Seit der Ankunft der Flüchtlingsfamilien aus Aserbeidschan, Armenien und der Ukraine im Mautnerhaus kümmern sich Etzenrichter um sie. Im Vordergrund stehen Hausaufgabennachhilfe und Unterstützung bei Alltäglichem.

Zweifacher Glücksfall

Mehrrem, Farid und Lamann machen schon Fortschritte, was die Sprache angeht. Sie schwärmen von der Weidener Altstadt und einem Besuch im Nürnberger Zoo. Gemeinsam mit Willy Koegst erkundeten die drei die umliegende Natur. Der pensionierte Psychologe Koegst führt die private Initiative der Etezenrichter federführend an. Der Gemeinderat kann auf die Hilfe von Frauen aus dem Ort bauen. Maria Harwig, Karoline Hammer und Sonja Ullamann helfen mehrmals die Woche, besuchen die Familien, büffeln mit den Kindern die deutsche Sprache, geben den Eltern Tipps für den Alltag oder leisten Fahrdienste.

Rektor Wolfang Bodensteiner lobt: "Ich bin froh, dass es solche Menschen wie Willy Koegst und sein Team gibt. Sie sind auf zweifache Art ein Glücksfall." Zum einen würden die Kinder profitieren. Zum anderen werden die Lehrer unterstützt. Die Idee kam Bodensteiner bei einer Fortbildungs-Veranstaltung in Regensburg. Dort wurde er auf das Projekt "Integrationshelfer" aufmerksam. "Mir kam sofort Willy aufgrund seiner Erfahrungen mit Jugendlichen in den Sinn. Er erklärte sich bereit, unseren Kindern bei den Hausaufgaben behilflich zu sein und war seit diesem Zeitpunkt auch immer bemüht, sie außerschulisch zu integrieren." Koegst begleitete in der Regel ein halbes Dutzend Mädchen und Buben, die im Heim im alten Forsthaus untergebracht waren, dehnte sein Engagement auf die Bewohner des Mautnerhauses aus, in dem über 30 Flüchtlinge Platz finden. Wertvolle Unterstützung für die Etzenrichter leistet Kseniia Lutesenko als Dolmetscherin. "Wenn es mal sprachlich hakt, ist sie zur Stelle", freut sich Sonja Ullamann. Sie ist als Lehrerin in der Flosser Schule tätig.
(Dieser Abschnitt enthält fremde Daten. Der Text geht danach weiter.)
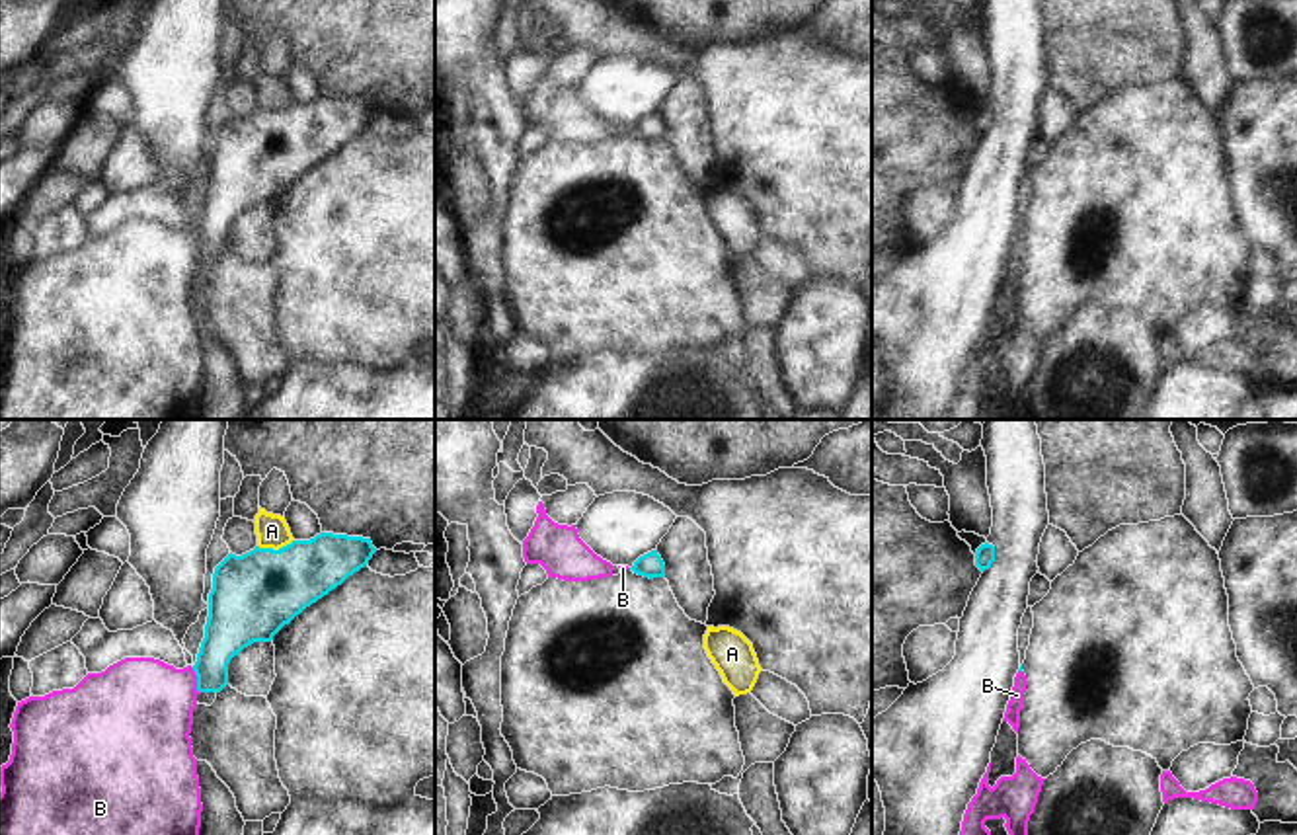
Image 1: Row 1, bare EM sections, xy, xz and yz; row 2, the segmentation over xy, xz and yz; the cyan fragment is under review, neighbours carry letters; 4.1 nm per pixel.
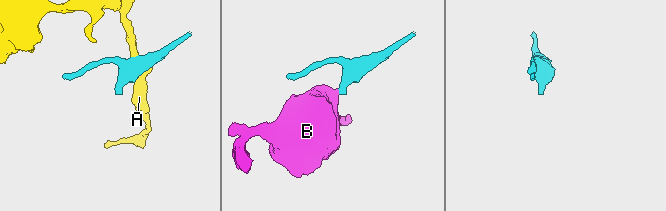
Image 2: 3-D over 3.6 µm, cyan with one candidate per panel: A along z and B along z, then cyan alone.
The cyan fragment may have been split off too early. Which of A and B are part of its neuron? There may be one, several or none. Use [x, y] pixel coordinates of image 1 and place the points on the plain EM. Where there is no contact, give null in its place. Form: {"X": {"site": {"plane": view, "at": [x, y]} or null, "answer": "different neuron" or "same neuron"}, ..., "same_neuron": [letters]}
{"A": {"site": {"plane": "xy", "at": [275, 114]}, "answer": "different neuron"}, "B": {"site": {"plane": "xy", "at": [197, 242]}, "answer": "different neuron"}, "same_neuron": []}

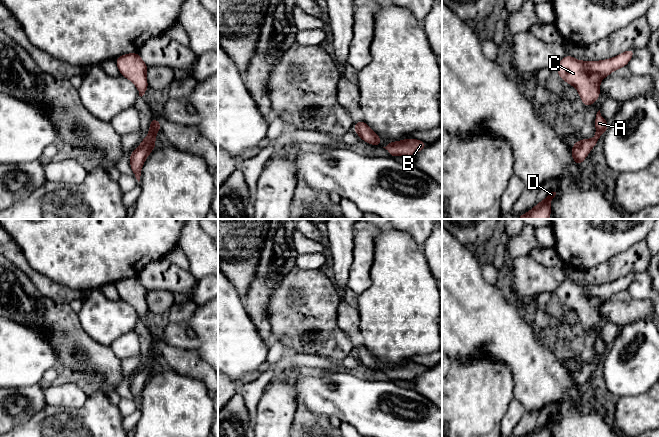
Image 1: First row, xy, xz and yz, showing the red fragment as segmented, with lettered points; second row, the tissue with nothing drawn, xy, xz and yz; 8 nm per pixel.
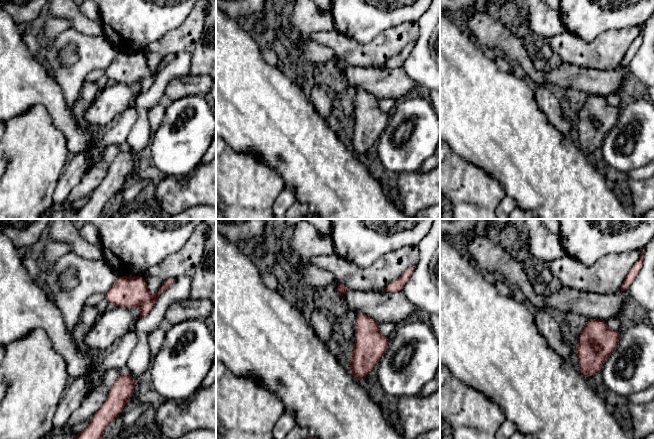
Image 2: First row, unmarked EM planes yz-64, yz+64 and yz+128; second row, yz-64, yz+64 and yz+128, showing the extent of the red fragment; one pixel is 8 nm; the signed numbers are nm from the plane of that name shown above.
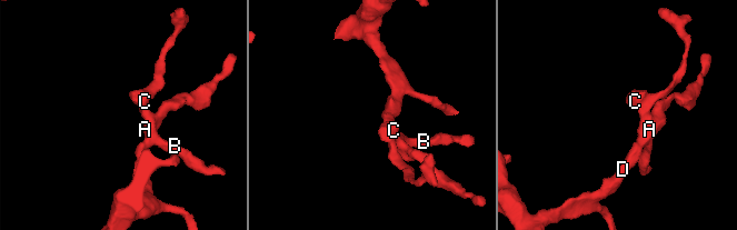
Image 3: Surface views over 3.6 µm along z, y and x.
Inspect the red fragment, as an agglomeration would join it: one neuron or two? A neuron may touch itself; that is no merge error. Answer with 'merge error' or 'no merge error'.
no merge error

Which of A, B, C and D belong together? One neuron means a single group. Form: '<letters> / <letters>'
A B C D

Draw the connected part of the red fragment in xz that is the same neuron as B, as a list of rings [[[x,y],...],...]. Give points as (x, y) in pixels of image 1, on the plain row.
[[[409,362],[396,366],[386,366],[387,370],[385,372],[391,381],[395,380],[411,380],[418,375],[423,374],[427,371],[427,367],[423,365],[416,364],[414,362]]]

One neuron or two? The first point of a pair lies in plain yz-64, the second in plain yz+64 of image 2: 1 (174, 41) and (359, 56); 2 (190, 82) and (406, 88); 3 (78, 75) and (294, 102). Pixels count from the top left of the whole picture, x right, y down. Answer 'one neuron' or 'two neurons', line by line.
1: one neuron
2: one neuron
3: two neurons

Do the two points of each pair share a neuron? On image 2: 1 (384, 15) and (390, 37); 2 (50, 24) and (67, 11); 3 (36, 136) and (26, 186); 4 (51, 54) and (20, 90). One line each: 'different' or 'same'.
1: different
2: different
3: same
4: different

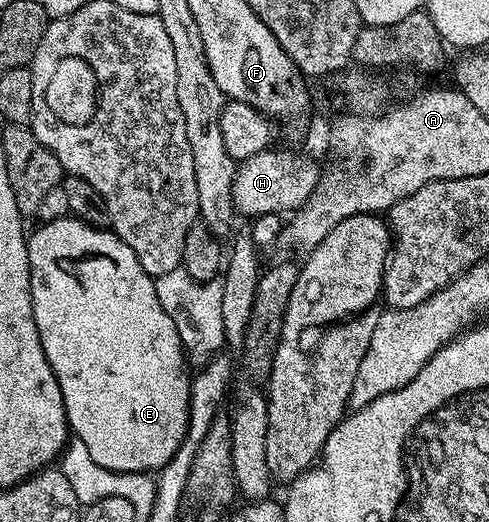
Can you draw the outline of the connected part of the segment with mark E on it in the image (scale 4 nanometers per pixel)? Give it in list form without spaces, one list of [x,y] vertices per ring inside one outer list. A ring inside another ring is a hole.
[[[73,217],[57,219],[51,223],[35,226],[35,228],[34,232],[32,230],[29,232],[26,241],[28,265],[30,266],[32,317],[36,321],[36,333],[40,337],[40,345],[44,349],[44,355],[48,357],[48,363],[52,365],[56,373],[56,381],[64,397],[69,430],[74,437],[84,441],[89,456],[96,461],[96,465],[102,465],[104,469],[119,472],[160,472],[166,463],[172,461],[173,455],[180,449],[181,442],[186,437],[189,425],[192,371],[189,371],[191,368],[188,366],[186,352],[182,350],[180,333],[172,317],[164,313],[164,305],[160,305],[160,297],[156,297],[155,276],[146,272],[144,265],[140,265],[136,253],[132,253],[132,249],[128,249],[128,245],[124,245],[122,238],[115,235],[113,230],[93,227]]]

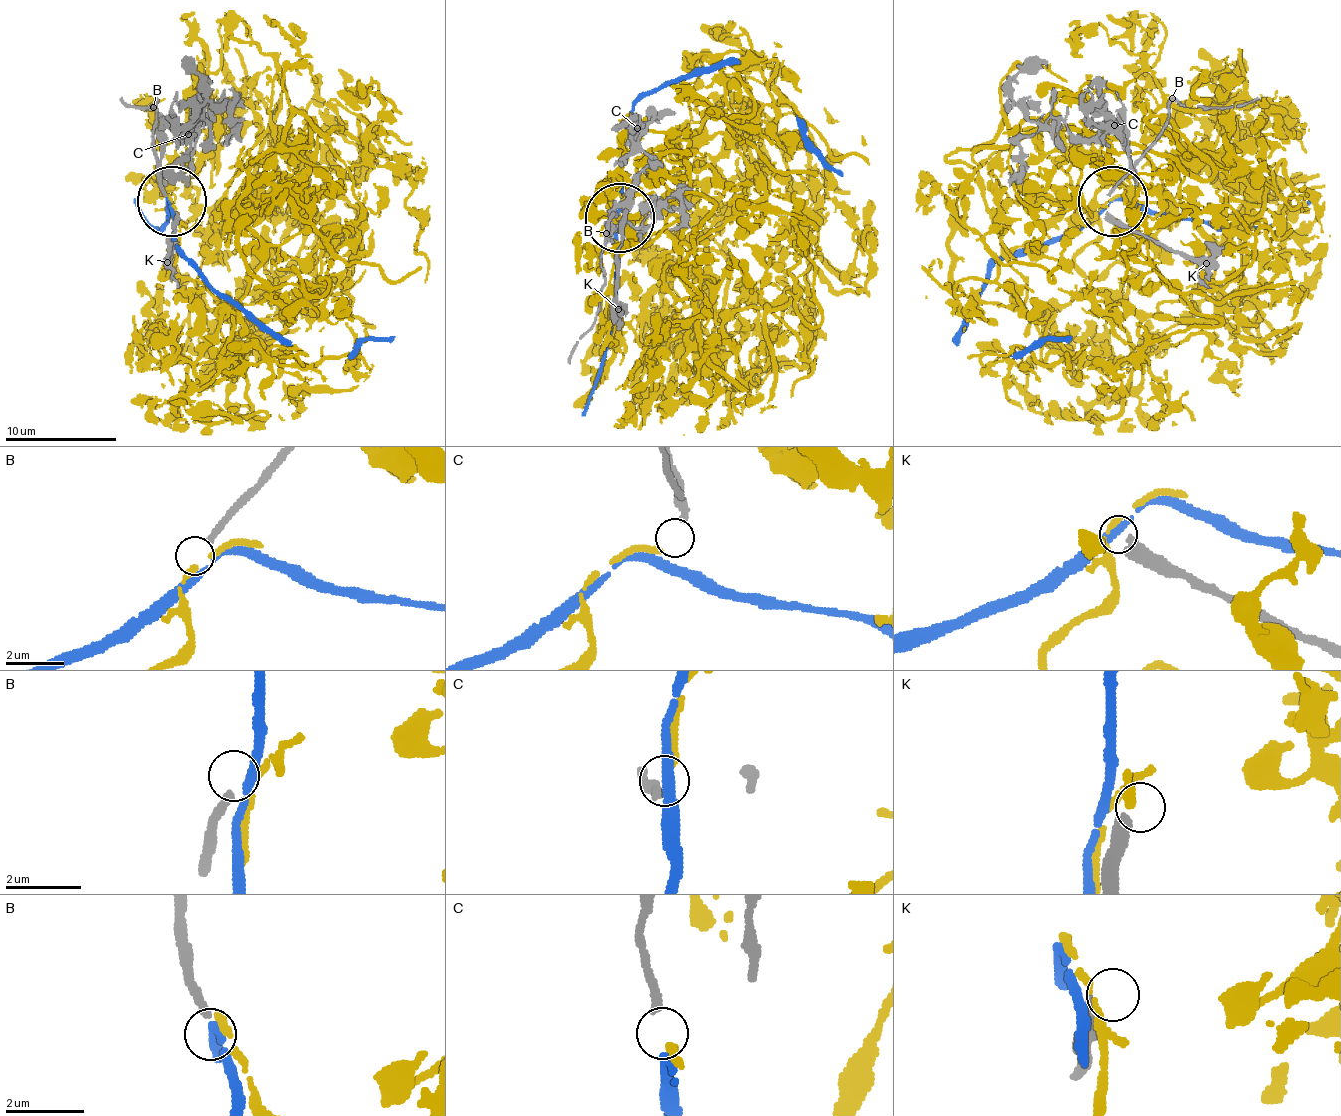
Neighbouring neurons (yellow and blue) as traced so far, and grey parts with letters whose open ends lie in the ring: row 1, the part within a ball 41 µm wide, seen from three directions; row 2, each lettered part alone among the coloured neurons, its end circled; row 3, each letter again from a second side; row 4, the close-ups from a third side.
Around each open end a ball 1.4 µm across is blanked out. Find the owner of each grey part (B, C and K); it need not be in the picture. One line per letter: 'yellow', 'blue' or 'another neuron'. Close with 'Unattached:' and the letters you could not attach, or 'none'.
B: another neuron
C: yellow
K: another neuron
Unattached: B, K

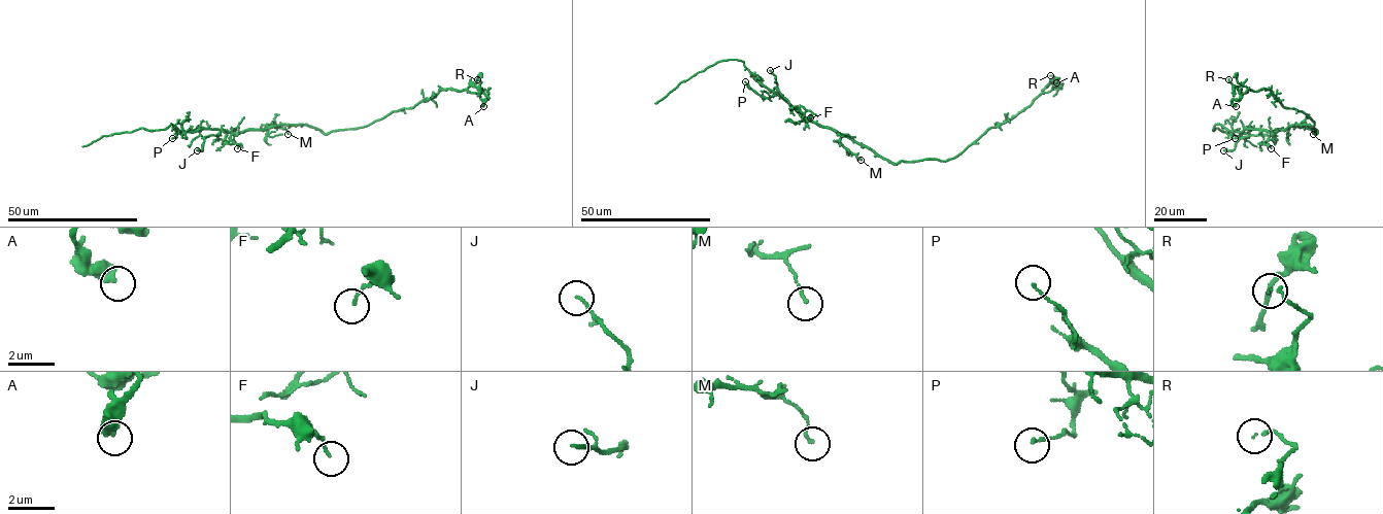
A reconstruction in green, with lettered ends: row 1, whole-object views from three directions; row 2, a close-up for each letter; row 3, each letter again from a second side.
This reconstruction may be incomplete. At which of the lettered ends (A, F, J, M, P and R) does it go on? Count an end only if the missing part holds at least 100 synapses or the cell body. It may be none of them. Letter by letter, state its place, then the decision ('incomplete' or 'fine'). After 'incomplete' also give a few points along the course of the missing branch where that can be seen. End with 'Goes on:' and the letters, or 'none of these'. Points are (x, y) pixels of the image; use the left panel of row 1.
A: (483, 106) | fine
F: (237, 148) | fine
J: (197, 150) | fine
M: (288, 134) | fine
P: (172, 138) | fine
R: (477, 79) | fine
Goes on: none of these

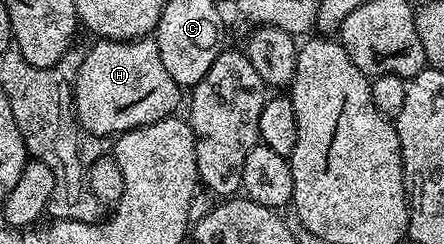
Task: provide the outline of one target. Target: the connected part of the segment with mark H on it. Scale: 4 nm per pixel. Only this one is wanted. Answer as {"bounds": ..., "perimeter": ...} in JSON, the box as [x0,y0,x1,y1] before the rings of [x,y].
{"bounds":[73,36,183,138],"perimeter":[[[152,36],[142,37],[139,41],[97,39],[92,43],[93,46],[85,49],[85,58],[81,60],[73,82],[73,108],[77,110],[78,126],[84,132],[86,129],[97,137],[112,138],[178,112],[177,104],[183,101],[182,86],[177,85],[175,79],[171,79],[167,67],[163,67],[163,55],[159,55],[159,47]]]}

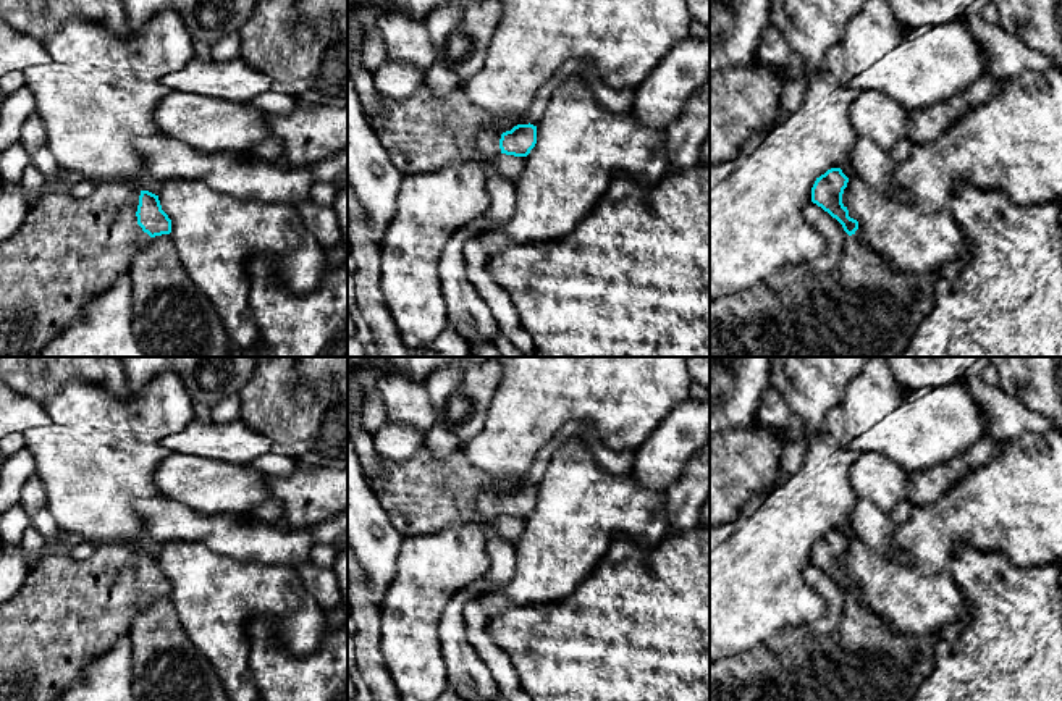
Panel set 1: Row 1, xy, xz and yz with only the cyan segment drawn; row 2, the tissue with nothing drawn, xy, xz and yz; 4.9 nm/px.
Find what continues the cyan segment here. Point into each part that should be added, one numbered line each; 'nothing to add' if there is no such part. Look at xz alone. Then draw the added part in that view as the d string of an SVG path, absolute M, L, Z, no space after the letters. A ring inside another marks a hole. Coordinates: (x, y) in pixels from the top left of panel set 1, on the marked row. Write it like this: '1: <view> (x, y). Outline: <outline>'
1: xz (424, 131). Outline: M422 86L399 100L380 94L380 103L380 115L364 111L404 176L466 162L488 166L501 155L501 134L512 129L491 123L462 90L433 94Z

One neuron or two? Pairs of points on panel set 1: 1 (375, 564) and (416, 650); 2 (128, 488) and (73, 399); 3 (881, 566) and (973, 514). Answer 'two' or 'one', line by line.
1: two
2: one
3: one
Mit dem bevorstehenden Osterfest gehen die Familien unterschiedlich um. Größtenteils sind die Flüchtlinge Moslems, die Christen sind in der Unterzahl. "Wir haben in der Ukraine ähnlich Bräuche, dazu zählt der Kirchgang, das Färben von Eiern und das Mitbringen von Kerzen, die im Gotteshaus geweiht werden", übersetzt Kseniia Lutsenko die Aussage eines Vaters.

In Vereine integrieren

In einem weiteren Schritt wollen die Betreuer dafür sorgen, dass ihre Schützlinge in das örtliche Vereinsleben integriert werden, beispielsweise regelmäßig Sport mit Gleichaltrigen treiben.